• [Your objective]: Please quote every one of the rows below word for word, line by line.

(Dataset records)
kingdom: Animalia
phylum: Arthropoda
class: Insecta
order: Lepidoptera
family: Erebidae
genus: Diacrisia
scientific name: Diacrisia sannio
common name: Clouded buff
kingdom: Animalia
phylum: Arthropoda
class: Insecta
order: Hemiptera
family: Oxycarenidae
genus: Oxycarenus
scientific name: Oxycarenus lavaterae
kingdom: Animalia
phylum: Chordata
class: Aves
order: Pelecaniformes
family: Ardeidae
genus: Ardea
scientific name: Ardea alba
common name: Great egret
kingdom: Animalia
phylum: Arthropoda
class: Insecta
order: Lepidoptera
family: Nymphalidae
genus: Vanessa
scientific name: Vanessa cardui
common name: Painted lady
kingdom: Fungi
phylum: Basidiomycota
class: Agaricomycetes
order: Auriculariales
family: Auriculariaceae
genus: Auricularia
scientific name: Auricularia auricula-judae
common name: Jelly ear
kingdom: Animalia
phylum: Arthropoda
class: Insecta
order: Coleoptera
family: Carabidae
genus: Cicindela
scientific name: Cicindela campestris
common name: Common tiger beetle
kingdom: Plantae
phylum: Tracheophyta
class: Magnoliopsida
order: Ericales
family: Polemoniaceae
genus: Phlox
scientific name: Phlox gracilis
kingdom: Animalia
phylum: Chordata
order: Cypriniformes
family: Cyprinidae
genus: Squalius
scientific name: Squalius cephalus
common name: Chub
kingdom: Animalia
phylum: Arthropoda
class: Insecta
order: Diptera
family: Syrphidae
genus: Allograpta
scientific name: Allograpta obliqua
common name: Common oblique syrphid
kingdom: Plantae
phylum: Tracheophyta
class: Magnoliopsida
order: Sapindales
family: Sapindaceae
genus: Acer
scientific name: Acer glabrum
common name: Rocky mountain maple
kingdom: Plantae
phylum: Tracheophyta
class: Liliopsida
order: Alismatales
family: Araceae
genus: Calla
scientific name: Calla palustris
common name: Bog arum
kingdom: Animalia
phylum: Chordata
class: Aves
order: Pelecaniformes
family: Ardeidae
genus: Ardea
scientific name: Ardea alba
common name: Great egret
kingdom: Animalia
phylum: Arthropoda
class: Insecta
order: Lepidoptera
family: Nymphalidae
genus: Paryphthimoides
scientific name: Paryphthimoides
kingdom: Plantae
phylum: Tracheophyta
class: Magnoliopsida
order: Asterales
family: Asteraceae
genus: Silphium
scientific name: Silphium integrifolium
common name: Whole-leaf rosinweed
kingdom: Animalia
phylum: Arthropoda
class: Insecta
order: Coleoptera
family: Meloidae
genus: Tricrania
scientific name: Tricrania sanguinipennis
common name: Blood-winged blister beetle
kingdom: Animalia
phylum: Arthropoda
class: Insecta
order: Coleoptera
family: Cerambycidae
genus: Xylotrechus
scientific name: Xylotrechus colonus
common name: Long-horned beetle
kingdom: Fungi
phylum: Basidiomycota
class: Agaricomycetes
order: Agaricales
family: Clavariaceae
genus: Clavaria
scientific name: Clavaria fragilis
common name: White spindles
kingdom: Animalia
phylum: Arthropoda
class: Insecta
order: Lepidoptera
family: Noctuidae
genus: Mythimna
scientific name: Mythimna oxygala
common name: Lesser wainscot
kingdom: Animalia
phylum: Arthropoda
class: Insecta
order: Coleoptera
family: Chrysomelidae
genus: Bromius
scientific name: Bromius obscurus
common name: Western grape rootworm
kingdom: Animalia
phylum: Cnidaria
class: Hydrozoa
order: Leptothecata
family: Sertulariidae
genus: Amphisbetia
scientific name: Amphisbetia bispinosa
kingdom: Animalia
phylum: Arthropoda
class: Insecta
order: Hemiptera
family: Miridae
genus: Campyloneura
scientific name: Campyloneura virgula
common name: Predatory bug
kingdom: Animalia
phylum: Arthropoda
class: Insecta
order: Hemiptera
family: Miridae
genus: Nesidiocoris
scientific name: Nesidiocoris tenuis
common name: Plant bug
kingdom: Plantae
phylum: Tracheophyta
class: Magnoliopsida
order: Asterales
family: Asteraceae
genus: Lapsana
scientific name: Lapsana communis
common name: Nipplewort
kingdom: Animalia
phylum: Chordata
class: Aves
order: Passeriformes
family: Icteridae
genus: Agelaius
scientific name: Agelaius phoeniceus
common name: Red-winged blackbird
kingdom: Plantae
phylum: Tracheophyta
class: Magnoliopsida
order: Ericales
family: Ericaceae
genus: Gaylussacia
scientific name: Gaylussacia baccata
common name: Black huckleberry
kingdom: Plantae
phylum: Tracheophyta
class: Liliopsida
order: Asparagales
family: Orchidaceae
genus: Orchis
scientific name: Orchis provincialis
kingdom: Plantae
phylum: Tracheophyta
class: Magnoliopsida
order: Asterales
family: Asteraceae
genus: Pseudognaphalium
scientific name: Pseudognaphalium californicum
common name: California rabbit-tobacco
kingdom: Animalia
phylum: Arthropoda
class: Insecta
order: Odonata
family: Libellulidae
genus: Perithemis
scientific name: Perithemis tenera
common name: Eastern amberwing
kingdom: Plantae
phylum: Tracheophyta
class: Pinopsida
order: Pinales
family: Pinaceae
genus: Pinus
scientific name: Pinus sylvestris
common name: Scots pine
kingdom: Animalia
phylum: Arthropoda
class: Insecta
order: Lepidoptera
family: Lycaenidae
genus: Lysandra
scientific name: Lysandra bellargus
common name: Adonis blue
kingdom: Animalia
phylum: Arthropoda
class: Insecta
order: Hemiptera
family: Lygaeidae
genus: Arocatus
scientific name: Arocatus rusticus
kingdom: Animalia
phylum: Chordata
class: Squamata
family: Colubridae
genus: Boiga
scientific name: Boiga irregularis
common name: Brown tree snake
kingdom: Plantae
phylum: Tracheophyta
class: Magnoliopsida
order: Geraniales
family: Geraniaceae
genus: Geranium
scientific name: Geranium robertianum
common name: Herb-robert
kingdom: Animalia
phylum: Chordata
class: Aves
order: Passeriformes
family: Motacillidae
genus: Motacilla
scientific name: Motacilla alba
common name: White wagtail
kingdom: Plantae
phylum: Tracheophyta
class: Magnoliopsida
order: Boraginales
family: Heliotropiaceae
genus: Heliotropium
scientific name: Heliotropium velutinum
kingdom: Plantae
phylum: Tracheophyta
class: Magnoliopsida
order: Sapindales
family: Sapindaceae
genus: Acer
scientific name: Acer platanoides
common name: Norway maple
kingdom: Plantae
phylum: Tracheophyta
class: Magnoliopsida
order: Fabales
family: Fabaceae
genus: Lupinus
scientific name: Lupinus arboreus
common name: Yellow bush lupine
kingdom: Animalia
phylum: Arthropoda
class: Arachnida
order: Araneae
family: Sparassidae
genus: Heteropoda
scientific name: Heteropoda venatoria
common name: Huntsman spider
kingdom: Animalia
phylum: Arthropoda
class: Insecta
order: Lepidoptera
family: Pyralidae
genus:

• [Solved problem]:
kingdom: Animalia
phylum: Arthropoda
class: Insecta
order: Lepidoptera
family: Erebidae
genus: Diacrisia
scientific name: Diacrisia sannio
common name: Clouded buff
kingdom: Animalia
phylum: Arthropoda
class: Insecta
order: Hemiptera
family: Oxycarenidae
genus: Oxycarenus
scientific name: Oxycarenus lavaterae
kingdom: Animalia
phylum: Chordata
class: Aves
order: Pelecaniformes
family: Ardeidae
genus: Ardea
scientific name: Ardea alba
common name: Great egret
kingdom: Animalia
phylum: Arthropoda
class: Insecta
order: Lepidoptera
family: Nymphalidae
genus: Vanessa
scientific name: Vanessa cardui
common name: Painted lady
kingdom: Fungi
phylum: Basidiomycota
class: Agaricomycetes
order: Auriculariales
family: Auriculariaceae
genus: Auricularia
scientific name: Auricularia auricula-judae
common name: Jelly ear
kingdom: Animalia
phylum: Arthropoda
class: Insecta
order: Coleoptera
family: Carabidae
genus: Cicindela
scientific name: Cicindela campestris
common name: Common tiger beetle
kingdom: Plantae
phylum: Tracheophyta
class: Magnoliopsida
order: Ericales
family: Polemoniaceae
genus: Phlox
scientific name: Phlox gracilis
kingdom: Animalia
phylum: Chordata
order: Cypriniformes
family: Cyprinidae
genus: Squalius
scientific name: Squalius cephalus
common name: Chub
kingdom: Animalia
phylum: Arthropoda
class: Insecta
order: Diptera
family: Syrphidae
genus: Allograpta
scientific name: Allograpta obliqua
common name: Common oblique syrphid
kingdom: Plantae
phylum: Tracheophyta
class: Magnoliopsida
order: Sapindales
family: Sapindaceae
genus: Acer
scientific name: Acer glabrum
common name: Rocky mountain maple
kingdom: Plantae
phylum: Tracheophyta
class: Liliopsida
order: Alismatales
family: Araceae
genus: Calla
scientific name: Calla palustris
common name: Bog arum
kingdom: Animalia
phylum: Chordata
class: Aves
order: Pelecaniformes
family: Ardeidae
genus: Ardea
scientific name: Ardea alba
common name: Great egret
kingdom: Animalia
phylum: Arthropoda
class: Insecta
order: Lepidoptera
family: Nymphalidae
genus: Paryphthimoides
scientific name: Paryphthimoides
kingdom: Plantae
phylum: Tracheophyta
class: Magnoliopsida
order: Asterales
family: Asteraceae
genus: Silphium
scientific name: Silphium integrifolium
common name: Whole-leaf rosinweed
kingdom: Animalia
phylum: Arthropoda
class: Insecta
order: Coleoptera
family: Meloidae
genus: Tricrania
scientific name: Tricrania sanguinipennis
common name: Blood-winged blister beetle
kingdom: Animalia
phylum: Arthropoda
class: Insecta
order: Coleoptera
family: Cerambycidae
genus: Xylotrechus
scientific name: Xylotrechus colonus
common name: Long-horned beetle
kingdom: Fungi
phylum: Basidiomycota
class: Agaricomycetes
order: Agaricales
family: Clavariaceae
genus: Clavaria
scientific name: Clavaria fragilis
common name: White spindles
kingdom: Animalia
phylum: Arthropoda
class: Insecta
order: Lepidoptera
family: Noctuidae
genus: Mythimna
scientific name: Mythimna oxygala
common name: Lesser wainscot
kingdom: Animalia
phylum: Arthropoda
class: Insecta
order: Coleoptera
family: Chrysomelidae
genus: Bromius
scientific name: Bromius obscurus
common name: Western grape rootworm
kingdom: Animalia
phylum: Cnidaria
class: Hydrozoa
order: Leptothecata
family: Sertulariidae
genus: Amphisbetia
scientific name: Amphisbetia bispinosa
kingdom: Animalia
phylum: Arthropoda
class: Insecta
order: Hemiptera
family: Miridae
genus: Campyloneura
scientific name: Campyloneura virgula
common name: Predatory bug
kingdom: Animalia
phylum: Arthropoda
class: Insecta
order: Hemiptera
family: Miridae
genus: Nesidiocoris
scientific name: Nesidiocoris tenuis
common name: Plant bug
kingdom: Plantae
phylum: Tracheophyta
class: Magnoliopsida
order: Asterales
family: Asteraceae
genus: Lapsana
scientific name: Lapsana communis
common name: Nipplewort
kingdom: Animalia
phylum: Chordata
class: Aves
order: Passeriformes
family: Icteridae
genus: Agelaius
scientific name: Agelaius phoeniceus
common name: Red-winged blackbird
kingdom: Plantae
phylum: Tracheophyta
class: Magnoliopsida
order: Ericales
family: Ericaceae
genus: Gaylussacia
scientific name: Gaylussacia baccata
common name: Black huckleberry
kingdom: Plantae
phylum: Tracheophyta
class: Liliopsida
order: Asparagales
family: Orchidaceae
genus: Orchis
scientific name: Orchis provincialis
kingdom: Plantae
phylum: Tracheophyta
class: Magnoliopsida
order: Asterales
family: Asteraceae
genus: Pseudognaphalium
scientific name: Pseudognaphalium californicum
common name: California rabbit-tobacco
kingdom: Animalia
phylum: Arthropoda
class: Insecta
order: Odonata
family: Libellulidae
genus: Perithemis
scientific name: Perithemis tenera
common name: Eastern amberwing
kingdom: Plantae
phylum: Tracheophyta
class: Pinopsida
order: Pinales
family: Pinaceae
genus: Pinus
scientific name: Pinus sylvestris
common name: Scots pine
kingdom: Animalia
phylum: Arthropoda
class: Insecta
order: Lepidoptera
family: Lycaenidae
genus: Lysandra
scientific name: Lysandra bellargus
common name: Adonis blue
kingdom: Animalia
phylum: Arthropoda
class: Insecta
order: Hemiptera
family: Lygaeidae
genus: Arocatus
scientific name: Arocatus rusticus
kingdom: Animalia
phylum: Chordata
class: Squamata
family: Colubridae
genus: Boiga
scientific name: Boiga irregularis
common name: Brown tree snake
kingdom: Plantae
phylum: Tracheophyta
class: Magnoliopsida
order: Geraniales
family: Geraniaceae
genus: Geranium
scientific name: Geranium robertianum
common name: Herb-robert
kingdom: Animalia
phylum: Chordata
class: Aves
order: Passeriformes
family: Motacillidae
genus: Motacilla
scientific name: Motacilla alba
common name: White wagtail
kingdom: Plantae
phylum: Tracheophyta
class: Magnoliopsida
order: Boraginales
family: Heliotropiaceae
genus: Heliotropium
scientific name: Heliotropium velutinum
kingdom: Plantae
phylum: Tracheophyta
class: Magnoliopsida
order: Sapindales
family: Sapindaceae
genus: Acer
scientific name: Acer platanoides
common name: Norway maple
kingdom: Plantae
phylum: Tracheophyta
class: Magnoliopsida
order: Fabales
family: Fabaceae
genus: Lupinus
scientific name: Lupinus arboreus
common name: Yellow bush lupine
kingdom: Animalia
phylum: Arthropoda
class: Arachnida
order: Araneae
family: Sparassidae
genus: Heteropoda
scientific name: Heteropoda venatoria
common name: Huntsman spider
kingdom: Animalia
phylum: Arthropoda
class: Insecta
order: Lepidoptera
family: Pyralidae
genus:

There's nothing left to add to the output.